Conversation Detection and Speaker Segmentation in Privacy-Sensitive Situated Speech Data
Danny Wyatt, University of Washington
Tanzeem Choudhury, Intel Research
Jeff Bilmes, University of Washington
We present a privacy sensitive approach for automatically finding multi-person conversations in spontaneous, situated speech data and segmenting those conversations into speaker turns. By recording and using features that are rich enough to capture conversational styles and dynamics but not sufficient for reconstructing intelligible speech, we are able to ensure certain level of privacy to the users. We present empirical validation of our approach on truly situated spontaneous speech. Experimental results show that the conversation finding method presented in this paper outperforms earlier approaches and the speaker segmentation accuracy is a significant improvement to the only other known privacy-sensitive method for speaker segmentation.
Audio-based approaches to head orientation estimation in a smart-room
Alberto Abad, TALP Research Center, Universitat Politècnica de Catalunya (UPC)
Carlos Segura, TALP Research Center, Universitat Politècnica de Catalunya (UPC)
Climent Nadeu, TALP Research Center, Universitat Politècnica de Catalunya (UPC)
Javier Hernando, TALP Research Center, Universitat Politècnica de Catalunya (UPC)
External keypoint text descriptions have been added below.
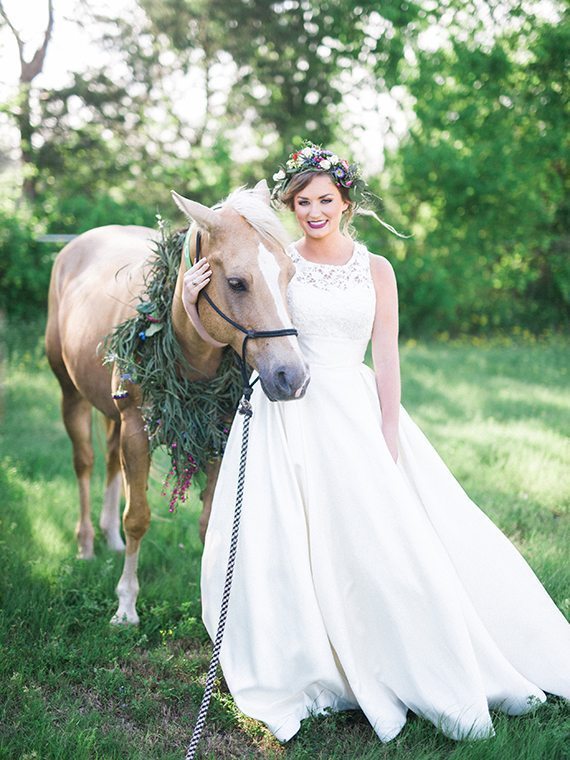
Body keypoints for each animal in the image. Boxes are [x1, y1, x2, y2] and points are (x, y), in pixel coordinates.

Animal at [46, 183, 308, 624]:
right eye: (237, 283)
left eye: (289, 275)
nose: (293, 376)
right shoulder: (137, 427)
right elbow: (137, 517)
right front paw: (126, 605)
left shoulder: (218, 430)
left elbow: (207, 523)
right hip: (71, 395)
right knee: (84, 462)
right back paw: (86, 544)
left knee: (109, 460)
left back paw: (110, 539)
The head orientation of human speakers in a smart-room affects the quality of the signals recorded by far-field microphones, and consequently influences the performance of the technologies deployed based on those signals. Additionally, knowing the orientation in these environments can be useful for the development of several multimodal advanced services, for instance, in microphone network management. Consequently, head orientation estimation has recently become a growing interesting research topic. In this paper, we propose two different approaches to head orientation estimation on the basis of multi-microphone recordings: first, an approach based on the generalization of the well-known SRP-PHAT speaker localization algorithm, and second a new approach based on measurements of the ratio between the high and the low band speech energies. Promising results are obtained in both cases, with a generalized better performance of the algorithms based on speaker localization methods.
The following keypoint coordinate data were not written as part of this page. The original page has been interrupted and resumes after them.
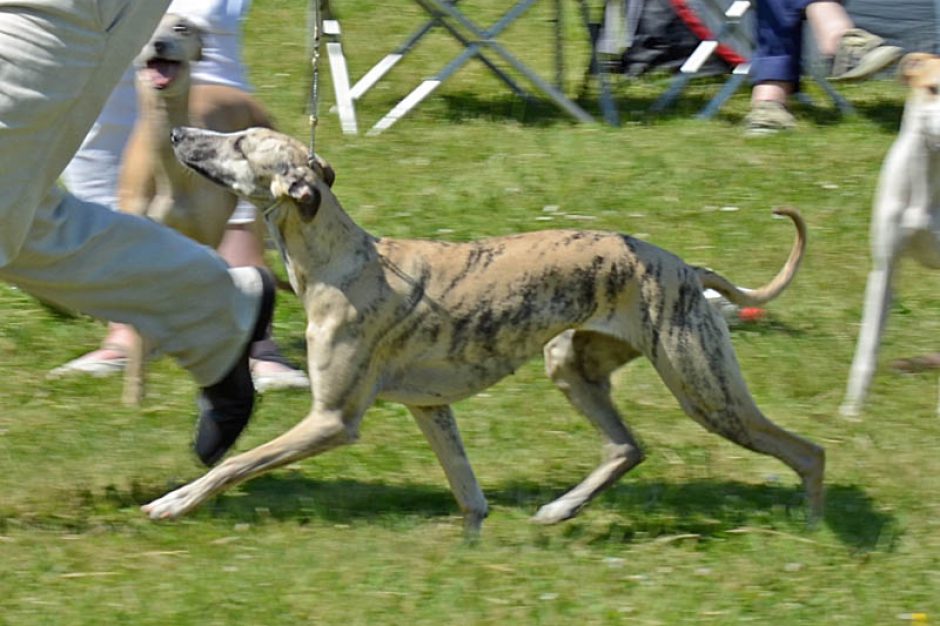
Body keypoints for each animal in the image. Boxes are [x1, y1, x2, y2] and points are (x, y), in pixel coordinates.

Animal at [143, 125, 828, 532]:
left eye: (239, 144)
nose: (177, 131)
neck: (344, 263)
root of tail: (685, 267)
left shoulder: (333, 420)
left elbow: (237, 463)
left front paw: (172, 502)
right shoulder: (430, 407)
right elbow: (471, 497)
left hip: (706, 391)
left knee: (808, 451)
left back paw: (814, 526)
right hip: (571, 363)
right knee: (627, 448)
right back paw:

Multi-Resolution Soft Features for Channel-Robust Distributed Speech Recognition
Valentin Ion, University of Paderborn, Dept. of Communications Engineering
Reinhold Haeb-Umbach, University of Paderborn, Dept. of Communications Engineering
In this paper we introduce soft features of variable resolution for robust distributed speech recognition over channels exhibiting packet losses. The underlying rationale is that lost feature vectors can never be reconstructed perfectly and therefore reconstruction is carried out at a lower resolution than the resolution of the originally sent features. By doing so, enormous reductions in computational effort can be achieved at a graceful or even no degradation in word accuracy. In experiments conducted on the Aurora II database we obtained for example a reduction of a factor of 30 in computation time for the reconstruction of the soft features without an effect on the word error rate. The proposed method is fully compatible with the ETSI DSR standard, as there are no changes involved in the front-end processing and the transmission format.